Doctoral research with Dr. Nipam H. Patel
Department of Molecular & Cell Biology
“Mesoderm Segmentation in the Amphipod Crustacean, Parhyale hawaiensis”
University of California, Berkeley
2004 – Present

Undergraduate Research with Dr. Victoria Prince
“Retinoic acid regulation of Hox genes in zebrafish”
University of Chicago, Chicago, IL
2000 – 2004

Summer Intern with Dr.
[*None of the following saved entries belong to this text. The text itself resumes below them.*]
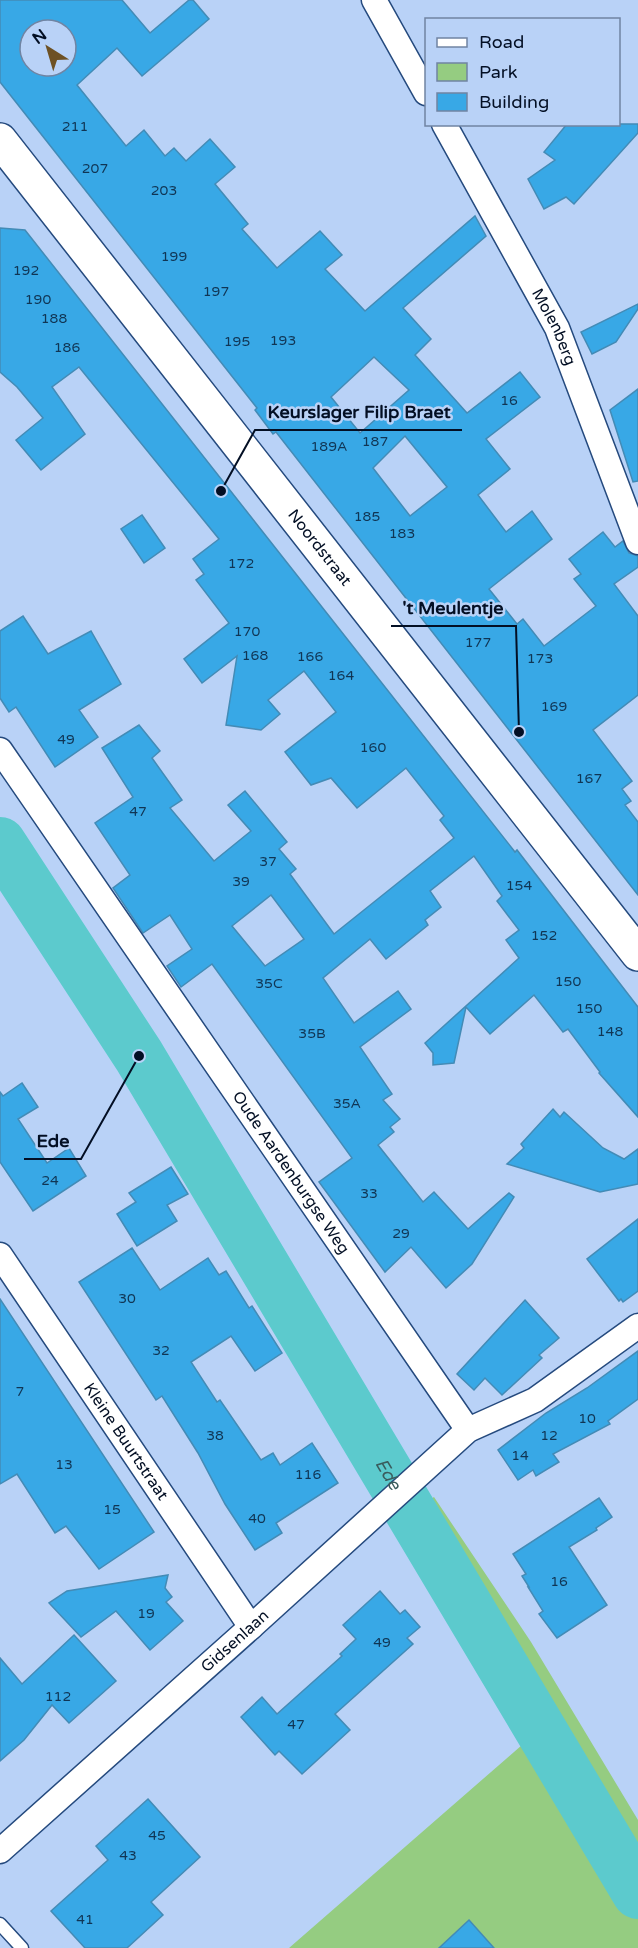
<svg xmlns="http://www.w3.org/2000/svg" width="638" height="1948" font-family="'Varela Round',sans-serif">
<rect width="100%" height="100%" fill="#b9d2f7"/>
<!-- green -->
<path fill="#95cc81" d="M434,1497L531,1642L638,1820V1948H289L530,1738L409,1513Z"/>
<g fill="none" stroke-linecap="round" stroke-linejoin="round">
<!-- river -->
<path stroke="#5ccacd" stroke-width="52" id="s1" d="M0,843L139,1056L638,1893"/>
</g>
<!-- building -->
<g fill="#38a8e6" stroke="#438bb6" stroke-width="1.5" fill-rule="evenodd">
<path d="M0,0H122L150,33L189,0H193L209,19L142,76L117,48L77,85L126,146L144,130L165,156L174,148L186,161L210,139L235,167L215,184L248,224L242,229L277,268L320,231L342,255L325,269L365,311L475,216L486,236L403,308L431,339L415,355L467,413L520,372L540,397L486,439L510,469L478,495L506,532L532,511L552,539L489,589L517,624L523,619L544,646L596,606L574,579L581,574L569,559L603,532L615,547L623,541L629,553L638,556V567L614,584L638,616V695L593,730L632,781L622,789L631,801L625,805L638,822V895L276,432L273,434L255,410L257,408L0,82ZM30,30H66V66H30ZM374,357L409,390L360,433L331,397ZM405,436L447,487L410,516L373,468Z"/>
<path d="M567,124H638V133L574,204L566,197L544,209L528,179L555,160L544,152Z"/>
<path d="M0,228L25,230L515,852L517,850L638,1007V1117L599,1073L600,1072L568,1029L563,1032L534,995L490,1034L466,1007L454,1063L433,1065V1053L425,1043L519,958L506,940L519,930L497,901L502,896L474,856L430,891L441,907L425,920L428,925L386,959L370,939L323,978L354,1023L398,991L411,1009L360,1047L392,1094L383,1100L400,1119L390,1127L394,1132L378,1145L423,1202L434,1192L468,1229L509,1193L514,1197L472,1264L446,1288L411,1247L385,1272L319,1182L352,1158L212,964L181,987L167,966L192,949L170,915L143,933L113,888L130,875L95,823L133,797L102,748L139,725L160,751L152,758L182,800L170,808L214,861L251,831L228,805L245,791L287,842L279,849L296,869L290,874L334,934L454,838L440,820L444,816L406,768L357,808L331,778L311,785L285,752L336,712L304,671L268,700L280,714L261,730L226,725L237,656L202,683L184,659L229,623L196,580L204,574L193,559L219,539L79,367L52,387L85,434L41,470L16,440L43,418L17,387L0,372ZM271,895L304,939L265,966L232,926Z"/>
<path d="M638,304V309L616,342L592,354L581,332Z"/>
<path d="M638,389V481L633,482L610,410Z"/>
<path d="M142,515L165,548L144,563L121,529Z"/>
<path d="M23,616L48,654L91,631L121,684L79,710L98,737L55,767L16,707L9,712L0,698V631Z"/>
<path d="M22,1083L38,1107L18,1119L47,1163L69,1148L86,1176L33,1211L0,1162V1092L3,1096Z"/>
<path d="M553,1109L560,1117L564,1112L603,1148L624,1159L638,1149V1184L600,1192L507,1164L524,1148L521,1144Z"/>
<path d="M171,1167L188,1194L167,1205L177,1221L137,1246L117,1214L136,1202L129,1193Z"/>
<path d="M638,1219V1291L623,1302L621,1299L619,1301L587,1259Z"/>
<path d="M132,1248L160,1290L208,1258L219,1275L226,1271L249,1308L252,1306L282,1353L255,1371L231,1336L191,1362L217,1402L220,1400L261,1460L273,1453L280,1465L312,1443L338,1483L276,1523L282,1533L255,1550L225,1504L198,1453L162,1396L156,1400L79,1282Z"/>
<path d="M0,1299L154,1532L99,1569L66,1526L55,1533L17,1474L0,1484Z"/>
<path d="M525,1300L559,1338L539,1355L542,1358L502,1395L485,1378L474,1390L457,1374Z"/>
<path d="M638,1351V1399L608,1421L610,1424L553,1454L559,1462L536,1476L533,1470L518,1480L498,1450L546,1413L587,1388Z"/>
<path d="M599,1498L612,1517L596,1528L597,1530L569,1547L607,1605L557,1638L539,1614L543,1611L528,1587H529L522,1576L526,1574L513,1554Z"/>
<path d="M168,1575L165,1588L172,1597L166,1602L183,1621L150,1650L116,1611L81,1637L49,1603L67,1591Z"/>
<path d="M380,1591L400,1614L405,1610L420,1627L407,1638L413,1644L335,1714L350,1730L302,1774L279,1751L275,1755L241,1717L262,1697L277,1714L342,1656L340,1654L356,1639L343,1625Z"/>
<path d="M74,1635L116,1681L69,1723L52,1705L24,1740L0,1761V1658L22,1684Z"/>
<path d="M148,1799L200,1857L151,1902L163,1915L127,1948H85L51,1911L108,1860L96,1846Z"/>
<path d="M469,1920L494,1948H439Z"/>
</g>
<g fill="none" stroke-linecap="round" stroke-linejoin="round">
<defs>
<path id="lane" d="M0,1924L22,1948"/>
<g id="street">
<path d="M374,0L426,93"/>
<path id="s2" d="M444,124L557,328L638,542"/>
<path id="s3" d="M0,750L468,1430"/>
<path id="s4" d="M0,1255L251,1627"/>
<path id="s5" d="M0,1851L251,1627L468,1430L535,1400L638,1326"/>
</g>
<g id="secondary">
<path id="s6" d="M0,140L638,954"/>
</g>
</defs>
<!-- lane casing -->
<use href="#lane" stroke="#254a7e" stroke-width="15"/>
<!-- street casing -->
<use href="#street" stroke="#254a7e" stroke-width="27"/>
<!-- secondary casing -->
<use href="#secondary" stroke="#254a7e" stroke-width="36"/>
<!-- lane -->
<use href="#lane" stroke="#fff" stroke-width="12"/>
<!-- street -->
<use href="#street" stroke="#fff" stroke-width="24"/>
<!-- secondary -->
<use href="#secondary" stroke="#fff" stroke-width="33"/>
</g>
<g text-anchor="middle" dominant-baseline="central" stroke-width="5" stroke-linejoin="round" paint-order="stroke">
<!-- number labels -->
<g font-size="14" fill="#103554">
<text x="75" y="126">211</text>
<text x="95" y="168">207</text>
<text x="164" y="190">203</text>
<text x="174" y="256">199</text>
<text x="26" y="270">192</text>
<text x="216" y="291">197</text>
<text x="38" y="299">190</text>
<text x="54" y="318">188</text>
<text x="283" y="340">193</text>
<text x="237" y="341">195</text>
<text x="67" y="347">186</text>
<text x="509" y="400">16</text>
<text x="375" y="441">187</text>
<text x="329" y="446">189A</text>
<text x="367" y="516">185</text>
<text x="402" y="533">183</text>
<text x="241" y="563">172</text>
<text x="247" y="631">170</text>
<text x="478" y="642">177</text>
<text x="255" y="655">168</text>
<text x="310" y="656">166</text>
<text x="540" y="658">173</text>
<text x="341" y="675">164</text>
<text x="554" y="706">169</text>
<text x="66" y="739">49</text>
<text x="373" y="747">160</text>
<text x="589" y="778">167</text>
<text x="138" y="811">47</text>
<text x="268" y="861">37</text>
<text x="241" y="881">39</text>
<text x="519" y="885">154</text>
<text x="544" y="935">152</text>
<text x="568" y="981">150</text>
<text x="269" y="983">35C</text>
<text x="589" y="1008">150</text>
<text x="610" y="1031">148</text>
<text x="312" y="1033">35B</text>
<text x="347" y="1103">35A</text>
<text x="50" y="1180">24</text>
<text x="369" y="1193">33</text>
<text x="401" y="1233">29</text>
<text x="127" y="1298">30</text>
<text x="161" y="1350">32</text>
<text x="20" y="1391">7</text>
<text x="587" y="1418">10</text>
<text x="215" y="1435">38</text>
<text x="549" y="1435">12</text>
<text x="520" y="1455">14</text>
<text x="64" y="1464">13</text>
<text x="308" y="1474">116</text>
<text x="112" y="1509">15</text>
<text x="257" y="1518">40</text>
<text x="559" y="1581">16</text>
<text x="146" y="1613">19</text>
<text x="382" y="1642">49</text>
<text x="58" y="1696">112</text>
<text x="296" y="1724">47</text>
<text x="157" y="1835">45</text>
<text x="128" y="1855">43</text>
<text x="85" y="1919">41</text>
</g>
<!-- street labels -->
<g font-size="16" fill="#030f24" stroke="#b9d2f7">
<text stroke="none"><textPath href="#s2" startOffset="231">Molenberg</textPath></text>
<text stroke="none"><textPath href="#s6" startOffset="518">Noordstraat</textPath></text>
<text stroke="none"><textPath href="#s3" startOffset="513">Oude Aardenburgse Weg</textPath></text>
<text stroke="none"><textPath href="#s4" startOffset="225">Kleine Buurtstraat</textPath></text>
<text stroke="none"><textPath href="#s5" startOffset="315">Gidsenlaan</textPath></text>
</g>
<!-- water labels -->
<g font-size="18" font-style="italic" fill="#3a5c5d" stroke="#b9d2f7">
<text stroke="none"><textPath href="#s1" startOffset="741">Ede</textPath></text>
</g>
</g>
<!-- callouts -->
<path fill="none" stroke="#030f24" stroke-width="2" d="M221 491L255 430H462M519 732L516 626H391M139 1056L81 1159H24"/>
<g fill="#030f24" stroke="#b9d2f7" stroke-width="2">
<circle cx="221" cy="491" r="6"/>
<circle cx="519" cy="732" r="6"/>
<circle cx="139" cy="1056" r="6"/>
</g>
<g font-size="18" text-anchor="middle" font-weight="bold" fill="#030f24" stroke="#b9d2f7" stroke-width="5" stroke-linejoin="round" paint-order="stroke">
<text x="359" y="418">Keurslager Filip Braet</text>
<text x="453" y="614">'t Meulentje</text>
<text x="53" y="1147">Ede</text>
</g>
<!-- legend -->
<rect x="425" y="18" width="195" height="108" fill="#b9d2f7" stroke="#7084a3" stroke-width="1.5"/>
<rect x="437" y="38" width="30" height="9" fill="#ffffff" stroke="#7084a3" stroke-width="1.5"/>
<text x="479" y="48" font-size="18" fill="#030f24">Road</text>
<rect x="437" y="63" width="30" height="18" fill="#95cc81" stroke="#7084a3" stroke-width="1.5"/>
<text x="479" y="78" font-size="18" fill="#030f24">Park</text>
<rect x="437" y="93" width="30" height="18" fill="#38a8e6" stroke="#7084a3" stroke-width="1.5"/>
<text x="479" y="108" font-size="18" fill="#030f24">Building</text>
<!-- north arrow -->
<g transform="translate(48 48) rotate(323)"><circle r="28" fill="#b9d2f7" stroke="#7084a3" stroke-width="1.5"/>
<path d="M0-4.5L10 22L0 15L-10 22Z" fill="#6d5124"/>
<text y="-9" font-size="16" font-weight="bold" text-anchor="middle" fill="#030f24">N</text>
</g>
</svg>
Greg Muller
“Affect of Nitrogen, a major air pollutant, on mushroom biodiversity”
Field Museum of Natural History, Chicago, IL
Summer 2003

Teaching Experience
 
Undergraduate Mentor
Patel Lab
University of California, Berkeley
Summer 2008 – Present

Teaching Assistant
Embryology (Arthropod Module)
Marine Biological Laboratory, Woods Hole, MA
Summers 2007 & 2008

Graduate Student Instructor
Developmental Biology (MCB131)
University of California, Berkeley
Spring 2007

Graduate Student Instructor
Cell & Developmental Biology Lab (MCB130L)
University of California, Berkeley
Fall 2005

Teaching Assistant
Developmental Biology Lab
University of Chicago
Spring 2003

Presentations

Speaker at the Society for Developmental Biology Annual Meeting
“The Role of Cyclical Ph-Snail1 Expression During Stem Cell Migration”
San Francisco, CA
July 2009

Speaker at the UC Berkeley Department of Molecular & Cell Biology Retreat
“Mesoderm Segmentation in the Amphipod Crustacean Parhyale hawaiensis”
UC Berkeley Department of Molecular and Cell Biology Retreat
Pacific Grove, CA
January 2009

Presented a Poster at the Integrating Evolution, Development and Genomics Conference
“The Interplay Between Mesodermal and Ectodermal Segmentation in the Amphipod Crustacean Parhyale hawaiensis”
Berkeley, CA
May 2008

Presented a Poster a the West Coast Society for Developmental Biology Regional Conference
“Potential Autonomous Segmentation of the Ectoderm and the Mesoderm in Parhyale hawaiensis”
Pacific Grove, CA
April 2007

Publications 

Rehm, E. J., Hannibal, R. L., Chaw, R. C., Vargas-Vila, M. A., and Patel, N. H.  (2009)  “The Crustacean Parhyale hawaiensis: A New Model for Arthropod Development” in Emerging Model Organisms: A Laboratory Manual, Volume 1.  (Crotty, D. A. and Gann, A. eds.), Cold Spring Harbor Laboratory Press.  New York.  pp. 373-404.